Mexican immigration to the United States has slowed due to the economic downturn here and stricter immigration laws. In fact, for the first time in 40 years, there are as many Mexicans returning home as coming the United States. Meanwhile, Mexico’s economy has picked up after two decades of mediocre growth. But that growth isn’t happening in sectors that benefit repatriated Mexicans.
Monica Ortiz Uribe examined the challenges that returning Mexicans face in a story that was broadcast on Marketplace Radio/American Public Media as well as the Fronteras Radio Network, a public radio collaboration in the Southwest focusing on the border and changing demographics.
Monica’s Story Behind the Story
My story focused on immigrants moving back to Mexico as a result of the bad economy and stricter immigration policies in the United States. My hypothesis was that these immigrants were persuaded to return for two main reasons: Mexico’s economy is getting better and drug violence is diminishing. Yet one of the biggest challenges I encountered while reporting was that my original theory wasn’t altogether true. It’s something that can happen fairly frequently and a good reporter will evolve with the story rather than try to force it to be what it’s not.

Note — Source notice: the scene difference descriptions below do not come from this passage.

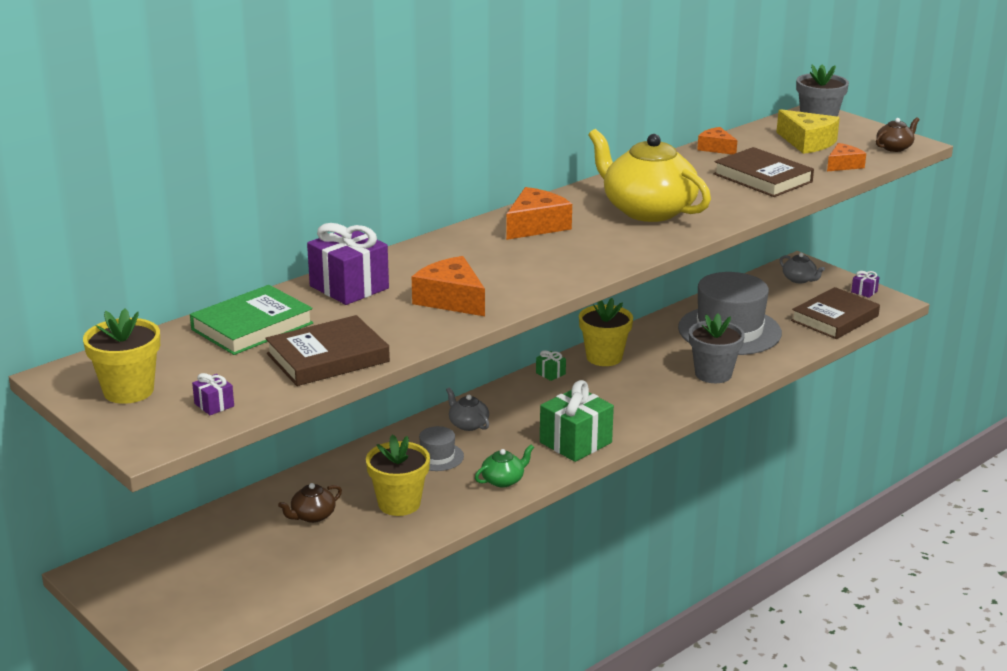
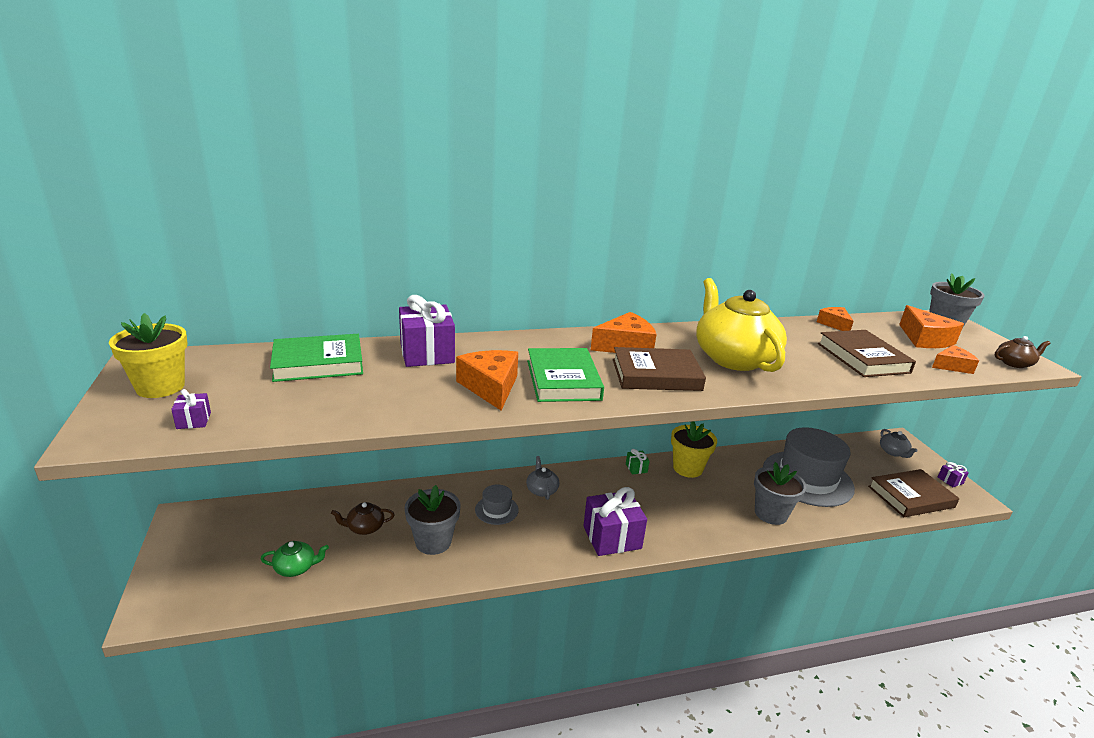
camera: 25 degrees right, 0 degrees up
brown book [265,315,390,386] -> brown book moved to [613,347,706,391]
yellow flower pot [366,435,430,516] -> grey flower pot [405,485,460,555]
green teapot [475,445,534,487] -> green teapot moved to [261,541,329,577]
green gift [540,380,614,462] -> purple gift [583,487,647,556]
yellow cheese [776,109,840,154] -> orange cheese [899,305,964,348]
none -> green book [527,348,604,402]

Turns out the returning immigrants were not moving back to take jobs in the growing sectors of Mexico’s economy. Those growing sectors are mostly in urban areas and concentrated in trade and manufacturing. The returnees were mostly headed back to rural regions of the country to work in agriculture, construction, and small scale retail.
My reporting partner and I originally arrived in the central Mexican state of Guanajuato to report the story. We picked it because it was home to multiple car manufacturing plants. When we didn’t find the kinds of interviews we were looking for in Guanajuato we switched locations. We headed north to the state of Zacatecas where the education department had just begun a program to help orient the children of returning migrants.

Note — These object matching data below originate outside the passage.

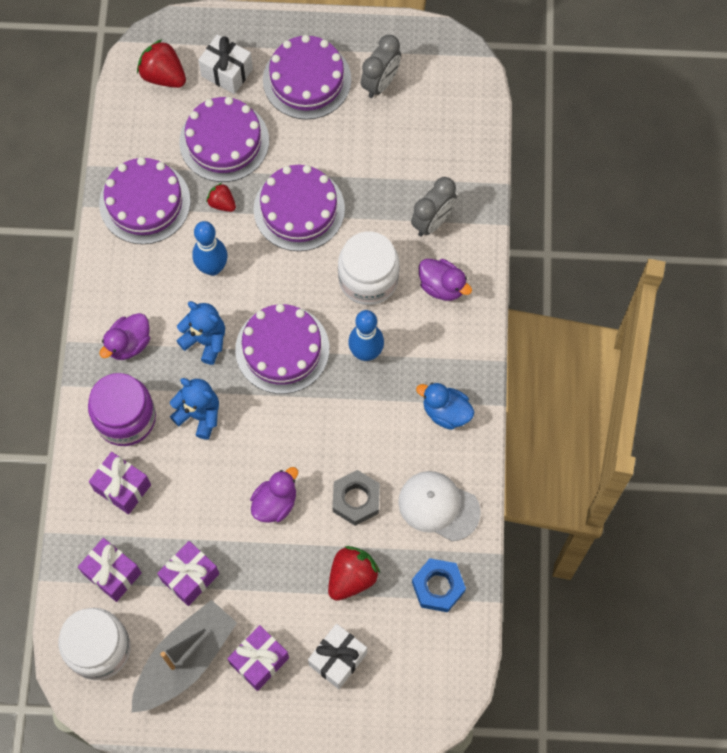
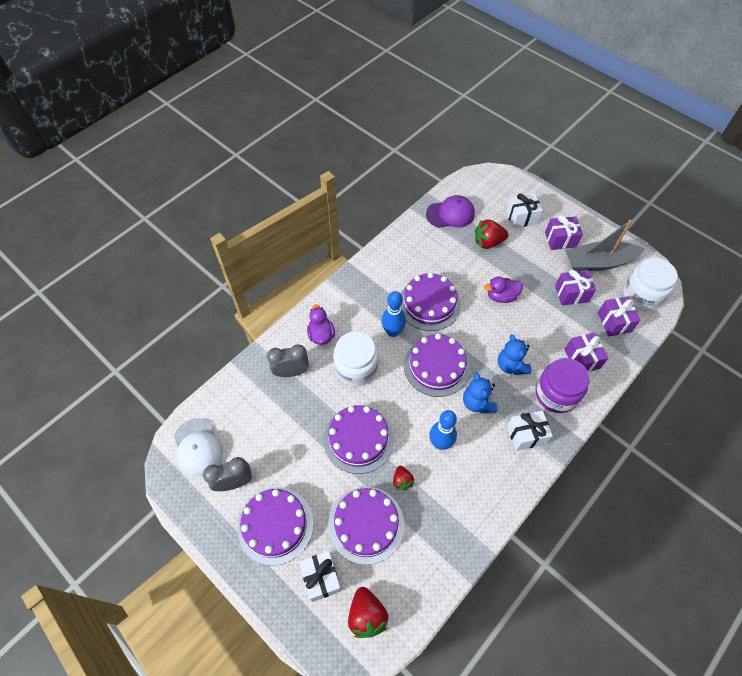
camera: 140 degrees left, 10 degrees down
purple cake [99,157,191,244] -> purple cake moved to [401,273,461,331]
purple duck [99,313,150,360] -> white gift [507,410,553,451]
grey nut [332,470,380,526] -> none
white cap [398,471,481,541] -> white cap moved to [174,418,223,477]
blue nut [412,558,466,612] -> purple cap [426,195,475,228]
blue duck [416,383,474,430] -> none

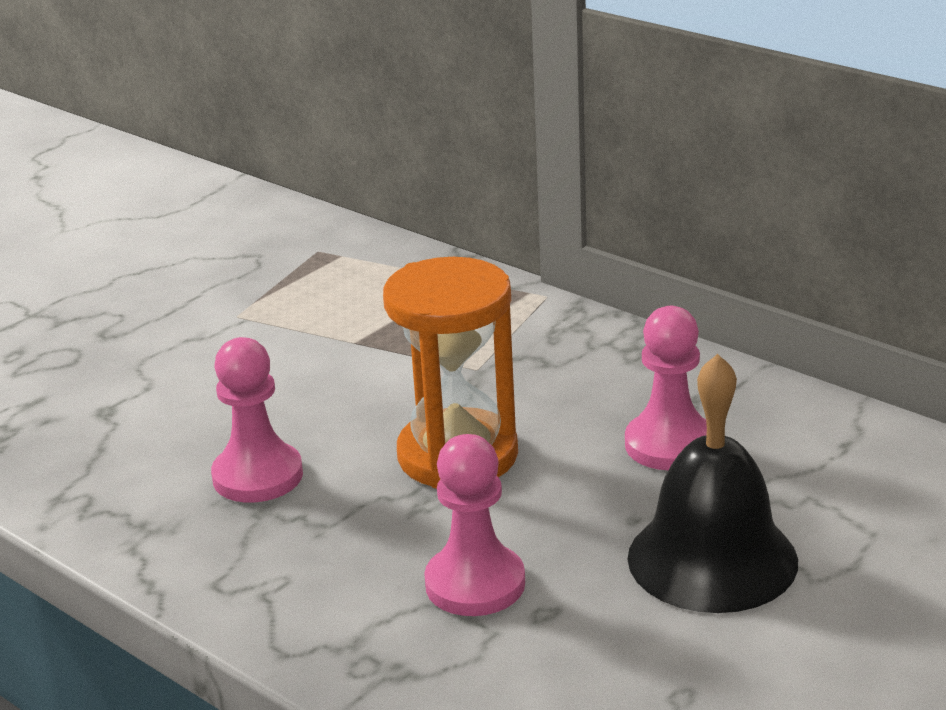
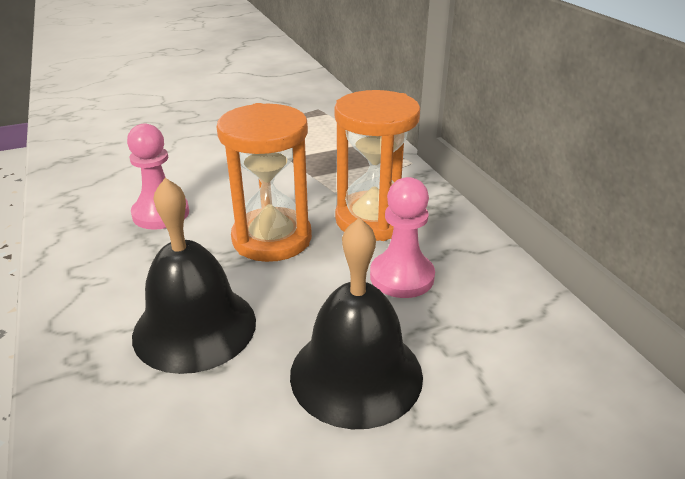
camera: 25 degrees right, 5 degrees up
pink pawn [424,434,525,616] -> black bell [132,178,256,374]
none -> orange hourglass [334,90,420,241]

The decision to switch locations was a bit tricky. It would mean pushing our reporting schedule back by a day and imply more costs. But ultimately I betted on the chance that we would get a strong radio scene at a school and be much more likely to find the kinds of interviewees we were looking for. Turns out, we made the right choice. As a journalist I recommend making decisions by listening to both reason and your gut. Also ask yourself: “What’s best for the story? Will this make my story stronger?”
Something else that struck me while working on this story is the realization that journalists ought to be well-versed in economics. This isn’t the first time in my career I’ve thought this. At first my main concern was researching the immigration side of my story. But the more reporting I did the more I realized the story went hand and hand with the economy. That left me scrambling for financial facts and data as I wrapped up my story. In the end I felt my story could have been stronger had I spent more time researching the economic side of things.

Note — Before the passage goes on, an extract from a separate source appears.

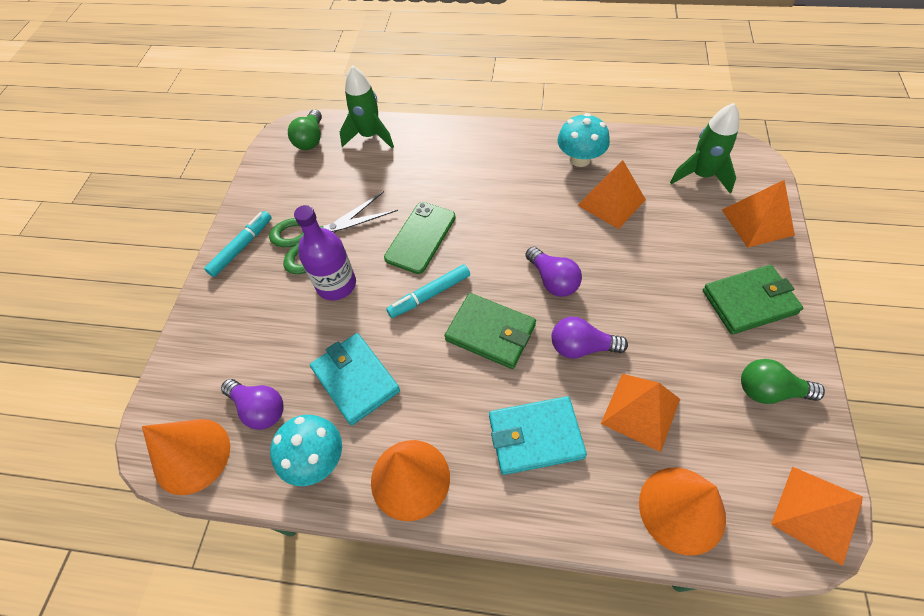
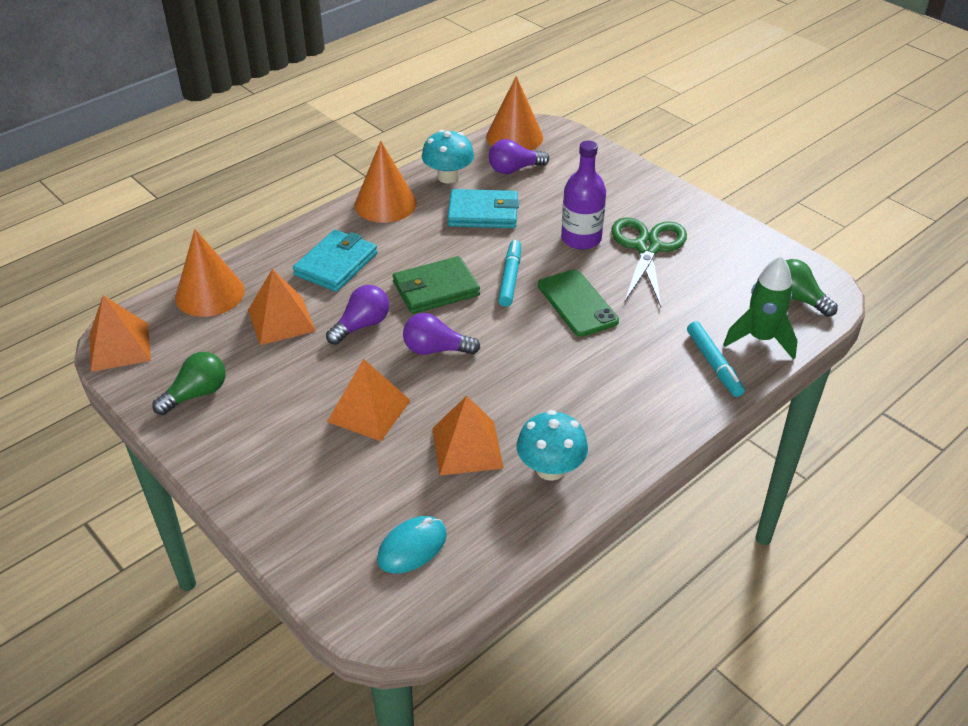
camera: 125 degrees right, 15 degrees down
turquoise marker [204,211,272,277] -> turquoise marker moved to [687,321,745,397]
green rocket [670,103,739,193] -> turquoise mouse [377,516,447,573]
green wallet [703,265,803,335] -> none
orange pyramid [722,180,795,248] -> orange pyramid moved to [327,359,411,441]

My participation in the Institute for Justice & Journalism fellowship has benefited my work beyond a single story. For me the most valuable take-away was the list of contacts we gathered during our stay. I’ve called attorney Dan Kowalski for a fact check or advice on more than one occasion. Jerry Kramer of the Center for Immigration Studies helped me find an excellent source for a story about the Violence Against Women Act. And I cannot praise Dianne Solis and Martha Mendoza enough for their data journalism workshop. I could use a whole month of that kind of training.